# Thank you Colnago Con Brio



## onefour02 (Jan 7, 2009)

Colnago Con Brio has been a great source of Colnago info and updates, really sad that it has been suspended.


----------



## Salsa_Lover (Jul 6, 2008)

He went on a short time, from Colnago n00b asking about buying a used C40, to full Colnago convert, to Colnago paladin, including mecca trips to Cambiago and running the Colnago Con Brio blogs and facebook pages.

he did a great work difusing Colnago love, we are very thankful for that.

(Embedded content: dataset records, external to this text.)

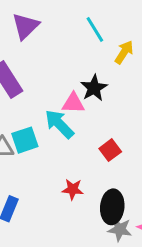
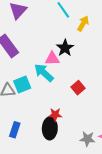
black ellipse: (112, 207) -> (50, 128), moved

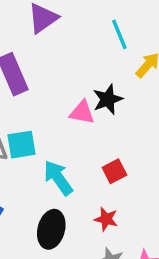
cyan arrow: (44, 73) -> (58, 178), moved
red star: (55, 115) -> (106, 219), moved

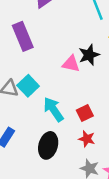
cyan square: (21, 145) -> (28, 86), turned -35
red square: (114, 171) -> (85, 113), moved

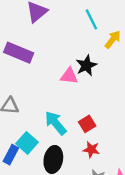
purple rectangle: (23, 36) -> (19, 53), turned -40
cyan square: (28, 86) -> (27, 143), moved

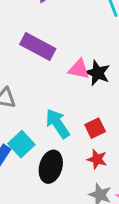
purple rectangle: (19, 53) -> (38, 46), moved
black star: (86, 65) -> (97, 73), moved, turned -30

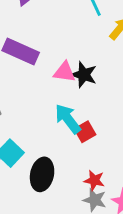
cyan arrow: (58, 124) -> (68, 119), moved
red star: (97, 159) -> (94, 180), moved

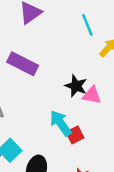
pink triangle: (64, 72) -> (92, 95), moved

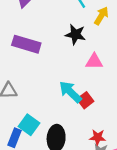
black star: (76, 86) -> (75, 34), moved

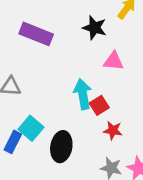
cyan arrow: (70, 92) -> (83, 94), turned 30
red star: (98, 137) -> (113, 131), moved

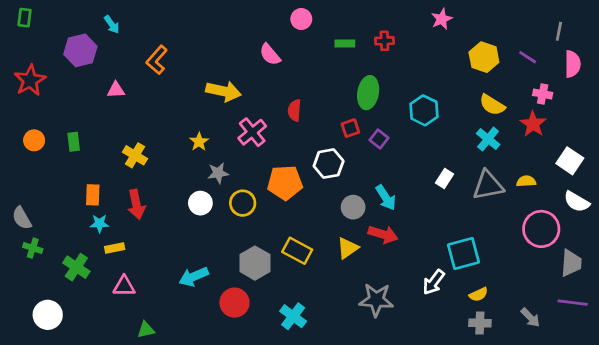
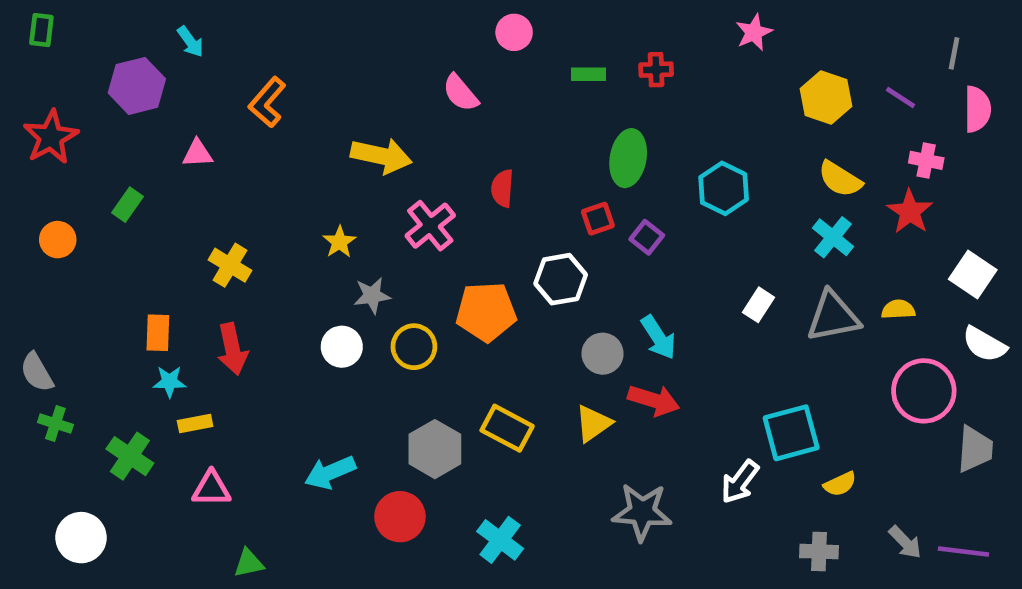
green rectangle: (74, 142) -> (128, 205), moved, turned 42
yellow semicircle: (479, 294) -> (840, 484), moved
purple line: (573, 303) -> (963, 552), moved

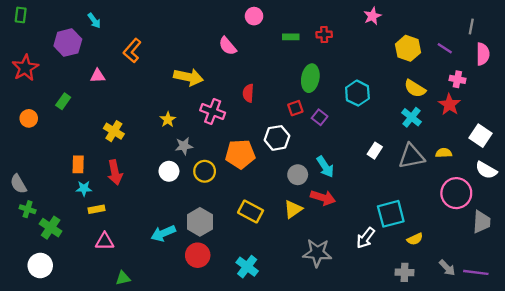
pink cross: (430, 226) -> (213, 111), turned -30
gray hexagon: (435, 449) -> (200, 222), moved
green cross: (130, 456) -> (51, 228), moved

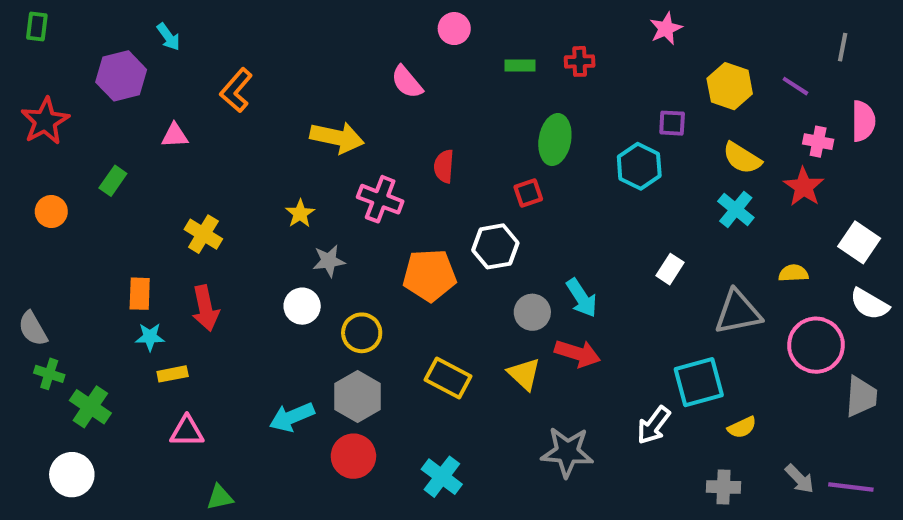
pink semicircle: (483, 54) -> (863, 121), moved
purple square: (320, 117) -> (672, 123), moved, turned -35
gray triangle: (411, 156) -> (738, 312), moved
yellow circle: (205, 171) -> (362, 333), moved
yellow triangle: (293, 209) -> (524, 374), turned -42

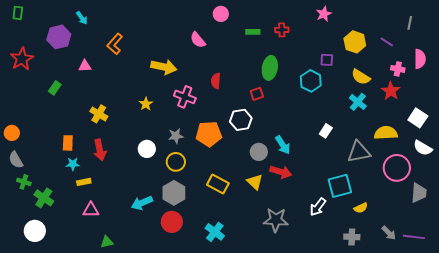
orange circle: (51, 212) -> (12, 133), moved
gray star: (329, 261) -> (176, 136), moved
yellow semicircle: (793, 273) -> (386, 133), size x1.6

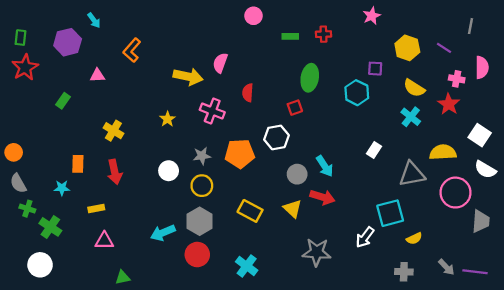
green rectangle: (18, 13) -> (21, 38), moved
pink semicircle: (198, 40) -> (220, 63), moved, turned 60
cyan star: (73, 164) -> (62, 188), moved

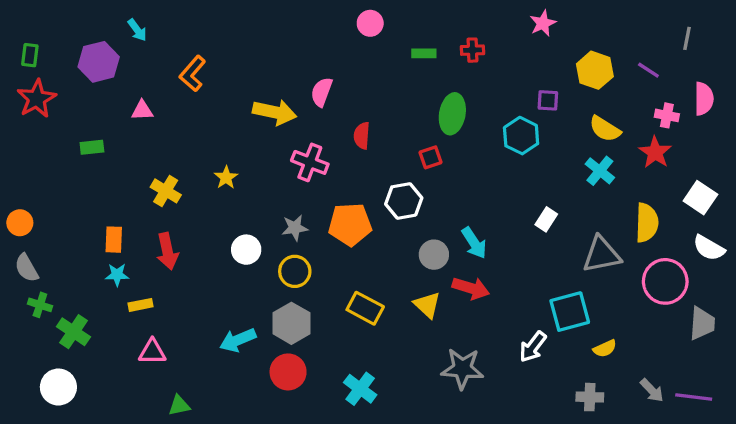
green rectangle: (63, 101) -> (92, 147), turned 49
yellow star: (167, 119) -> (226, 177), moved
yellow semicircle: (443, 152) -> (647, 223), turned 95
cyan star: (62, 188) -> (117, 275), moved

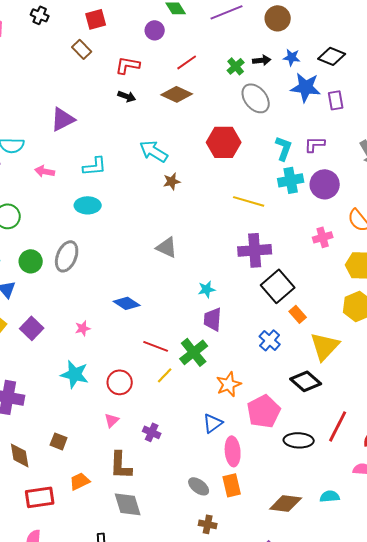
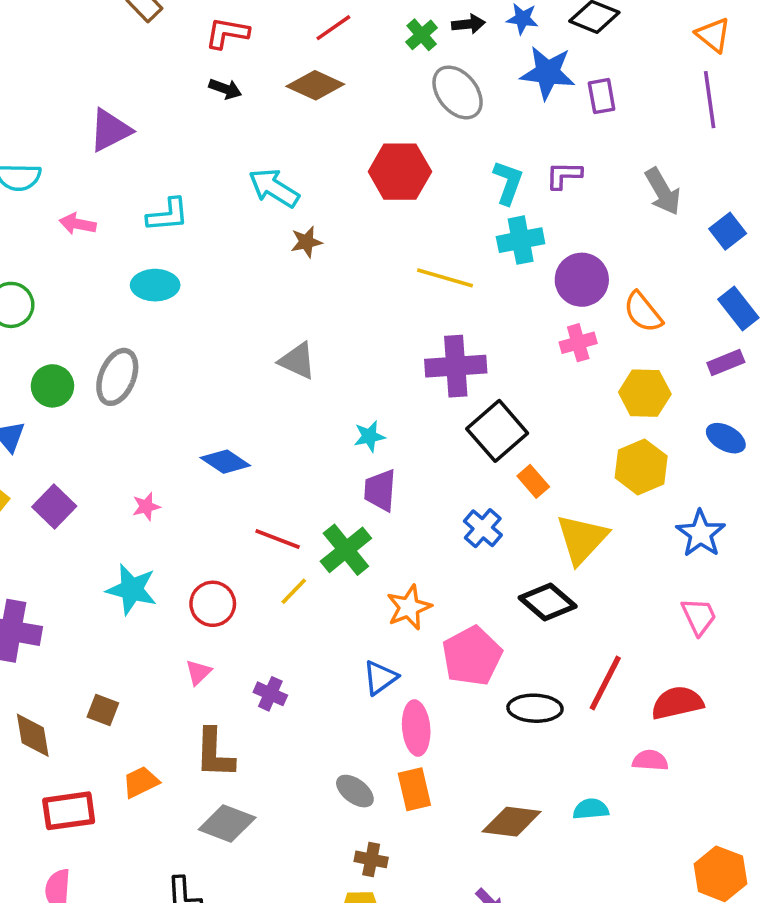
purple circle: (325, 184) -> (582, 280), moved
gray diamond: (128, 504) -> (227, 823), turned -52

maybe his interests shifted to other subject, what would be now ?


----------



## icsloppl (Aug 25, 2009)

Sorry, i was sleeping. What happened?


----------



## ronderman (May 17, 2010)

yea, any idea why he stopped. It was/is a great site.


----------



## 27davidson (Feb 9, 2006)

Colnago Conbrio isn't gone - he has a new and nicer webpage. The address is .colnagoconbrio.wordpress.com


----------



## Salsa_Lover (Jul 6, 2008)

27davidson said:


> Colnago Conbrio isn't gone - he has a new and nicer webpage. The address is .colnagoconbrio.wordpress.com


that one is also "suspended"

maybe he just got other interests to dedicate his time on


----------



## ronderman (May 17, 2010)

27davidson said:


> Colnago Conbrio isn't gone - he has a new and nicer webpage. The address is .colnagoconbrio.wordpress.com



If that's the case, and I hope it is, he needs to wicked re-write his entry. Cause the new site looks like it isn't going to be updated.


----------



## 2ndrep (Mar 14, 2012)

Yes, thanks Colnago Con Brio, I just loved getting my daily hit of Colnago information on your web site. The pictures and information was spot on! I think Colnago should give you a medal! I just wonder how much they really appreciated the web site? Thanks again buddy


----------